Кирилл долго пытался понять, насколько искренней была метаморфоза Арсения, насколько далеко тот планировал зайти на красном пути. В отрочестве Кирилл видел только эту красную сторону, будто прадед родился для бытия только в 1918 году, уже с краснозвездной фуражкой на голове; теперь его зрение было смещено в предреволюционное время, и у Кирилла никак не выходило сшить две идентичности.
Красная волна, на которой думал прокатиться прадед, записавшийся в армию, поднялась высоко. Гражданская война, начавшаяся со стычек под Петроградом, захватывала все новые и новые области. Весеннее тепло позволило развернуться боевым действиям, на юге восстали казаки, с Украины вторглись немцы, Добровольческая армия и казаки совместно начали наступление на Царицын, скоро оказавшийся в осаде.
Проклятие двух недостающих недель сработало в первый раз: Арсений почти что успел попасть в город, где оставался младший сын Михаил, но он ехал сам по себе, не имея ни приказа, ни предписания; на Царицын, перерезая дороги, наступали белые, и он был вынужден повернуть назад.
Арсений просил зачислить его в состав войск, защищавших Царицын, но подкрепления туда перебрасывались с других направлений; и его, изучив послужной список, отправили заведовать тыловым госпиталем.
Вокруг Царицына постоянно шли бои, кольцо белых то сжималось, то разжималось; связь не действовала, и невозможно было узнать, что там, в осажденном городе, живы ли родственники, жив ли сын. Июль, август, сентябрь, октябрь, ноябрь, декабрь, январь – три длительных приступа, красные расстрелы, белые расстрелы, речные сражения на Волге, – город, как позже Ленинград, превратился в тот свет, куда – тоже по воде, по реке – ведет узкая дорога жизни, и немногим дано ею пройти.
В усадьбе под присмотром Софьи угасала ее мать.

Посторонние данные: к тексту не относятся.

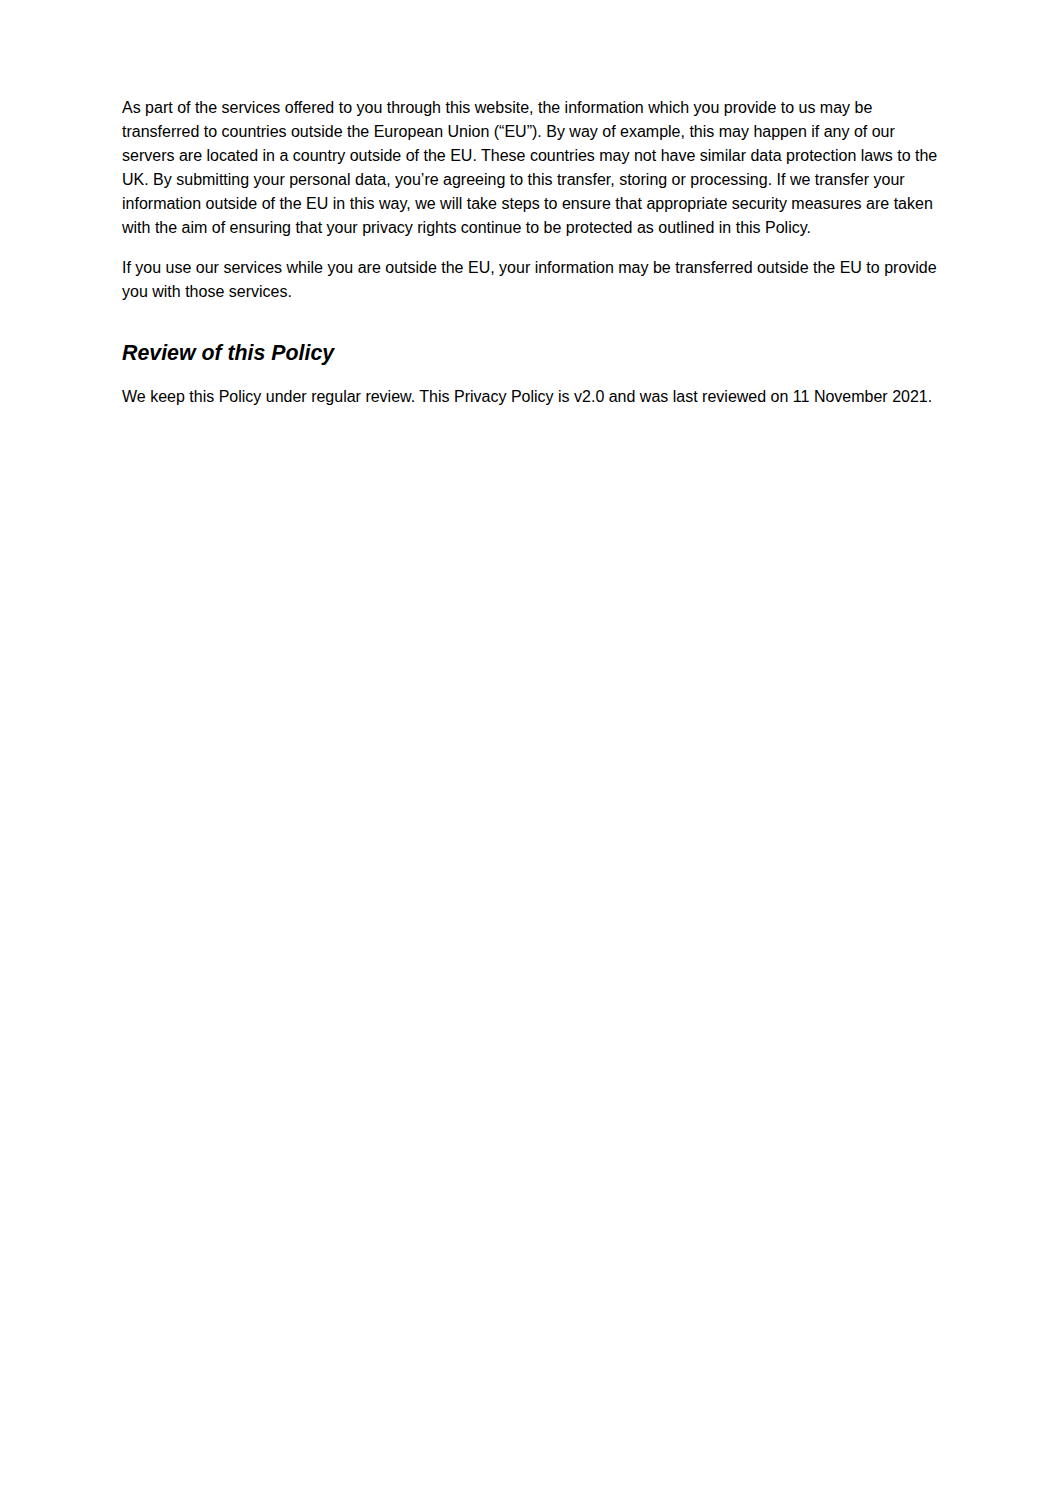As part of the services offered to you through this website, the information which you provide to us may be transferred to countries outside the European Union (“EU”). By way of example, this may happen if any of our servers are located in a country outside of the EU. These countries may not have similar data protection laws to the UK. By submitting your personal data, you’re agreeing to this transfer, storing or processing. If we transfer your information outside of the EU in this way, we will take steps to ensure that appropriate security measures are taken with the aim of ensuring that your privacy rights continue to be protected as outlined in this Policy.
If you use our services while you are outside the EU, your information may be transferred outside the EU to provide you with those services.
Review of this Policy
We keep this Policy under regular review. This Privacy Policy is v2.0 and was last reviewed on 11 November 2021.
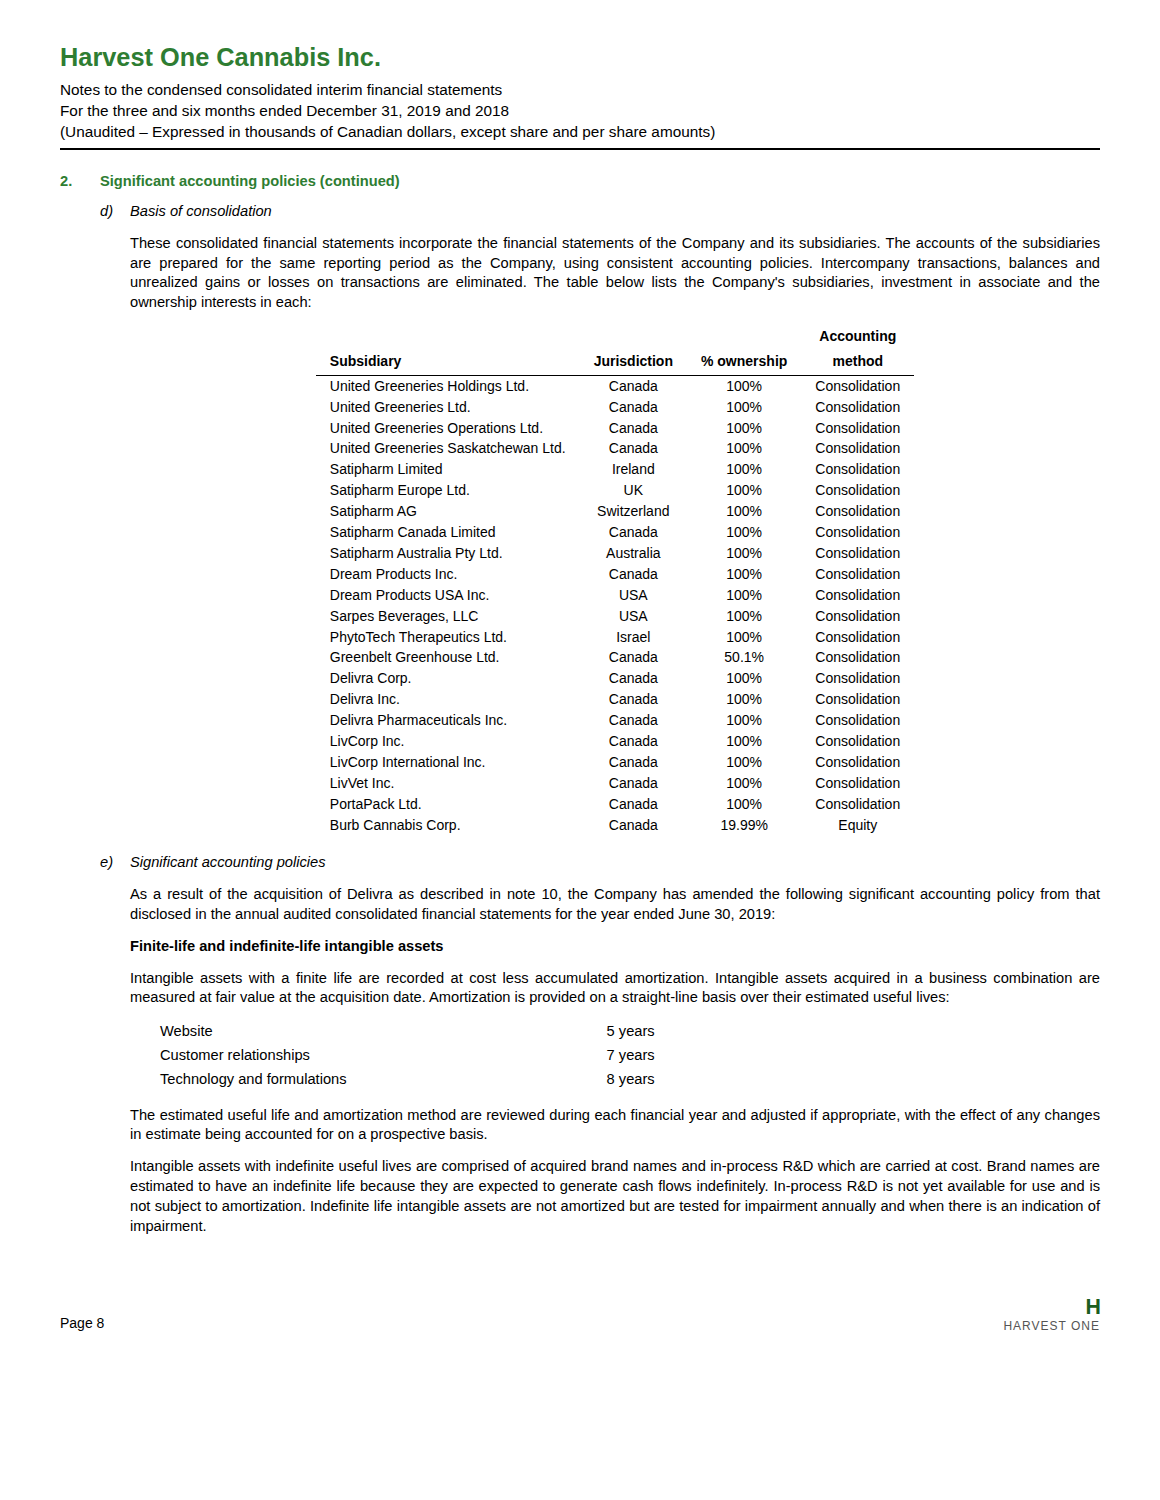Harvest One Cannabis Inc.
Notes to the condensed consolidated interim financial statements
For the three and six months ended December 31, 2019 and 2018
(Unaudited – Expressed in thousands of Canadian dollars, except share and per share amounts)
2. Significant accounting policies (continued)
d) Basis of consolidation
These consolidated financial statements incorporate the financial statements of the Company and its subsidiaries. The accounts of the subsidiaries are prepared for the same reporting period as the Company, using consistent accounting policies. Intercompany transactions, balances and unrealized gains or losses on transactions are eliminated. The table below lists the Company's subsidiaries, investment in associate and the ownership interests in each:
| | | | Accounting |
| --- | --- | --- | --- |
| Subsidiary | Jurisdiction | % ownership | method |
| United Greeneries Holdings Ltd. | Canada | 100% | Consolidation |
| United Greeneries Ltd. | Canada | 100% | Consolidation |
| United Greeneries Operations Ltd. | Canada | 100% | Consolidation |
| United Greeneries Saskatchewan Ltd. | Canada | 100% | Consolidation |
| Satipharm Limited | Ireland | 100% | Consolidation |
| Satipharm Europe Ltd. | UK | 100% | Consolidation |
| Satipharm AG | Switzerland | 100% | Consolidation |
| Satipharm Canada Limited | Canada | 100% | Consolidation |
| Satipharm Australia Pty Ltd. | Australia | 100% | Consolidation |
| Dream Products Inc. | Canada | 100% | Consolidation |
| Dream Products USA Inc. | USA | 100% | Consolidation |
| Sarpes Beverages, LLC | USA | 100% | Consolidation |
| PhytoTech Therapeutics Ltd. | Israel | 100% | Consolidation |
| Greenbelt Greenhouse Ltd. | Canada | 50.1% | Consolidation |
| Delivra Corp. | Canada | 100% | Consolidation |
| Delivra Inc. | Canada | 100% | Consolidation |
| Delivra Pharmaceuticals Inc. | Canada | 100% | Consolidation |
| LivCorp Inc. | Canada | 100% | Consolidation |
| LivCorp International Inc. | Canada | 100% | Consolidation |
| LivVet Inc. | Canada | 100% | Consolidation |
| PortaPack Ltd. | Canada | 100% | Consolidation |
| Burb Cannabis Corp. | Canada | 19.99% | Equity |
e) Significant accounting policies
As a result of the acquisition of Delivra as described in note 10, the Company has amended the following significant accounting policy from that disclosed in the annual audited consolidated financial statements for the year ended June 30, 2019:
Finite-life and indefinite-life intangible assets
Intangible assets with a finite life are recorded at cost less accumulated amortization. Intangible assets acquired in a business combination are measured at fair value at the acquisition date. Amortization is provided on a straight-line basis over their estimated useful lives:
| Website | 5 years |
| Customer relationships | 7 years |
| Technology and formulations | 8 years |
The estimated useful life and amortization method are reviewed during each financial year and adjusted if appropriate, with the effect of any changes in estimate being accounted for on a prospective basis.
Intangible assets with indefinite useful lives are comprised of acquired brand names and in-process R&D which are carried at cost. Brand names are estimated to have an indefinite life because they are expected to generate cash flows indefinitely. In-process R&D is not yet available for use and is not subject to amortization. Indefinite life intangible assets are not amortized but are tested for impairment annually and when there is an indication of impairment.
Page 8
H
HARVEST ONE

Арсений в своем госпитале, дислоцированном в малом провинциальном городке, наблюдал, как новая власть, уступившая белым самые хлебородные области, усиливает доставшуюся ей в наследство от империи продразверстку, вводит монополию на хлеб, объявляет укрывающих зерно и муку врагами народа, собирает Продовольственно-реквизиционную армию, чтобы выжать из деревни пропитание; Арсений видел убитых продагентов, расстрелянных красными в отместку крестьян, и, кажется, понимал, к кому он поступил на службу, что значит красная звезда на его кокарде. Былые сослуживцы находили способы тайно пробраться на юг, к белым, воевать с большевиками; но у него семья, у него запертый в Царицыне сын и умирающая мать жены, которую нельзя никуда везти. И он ждал, опять перестал вести дневник, ушел во врачебные дела; одну только записанную им сцену найдет потом и перескажет в письме бабушка Каролина.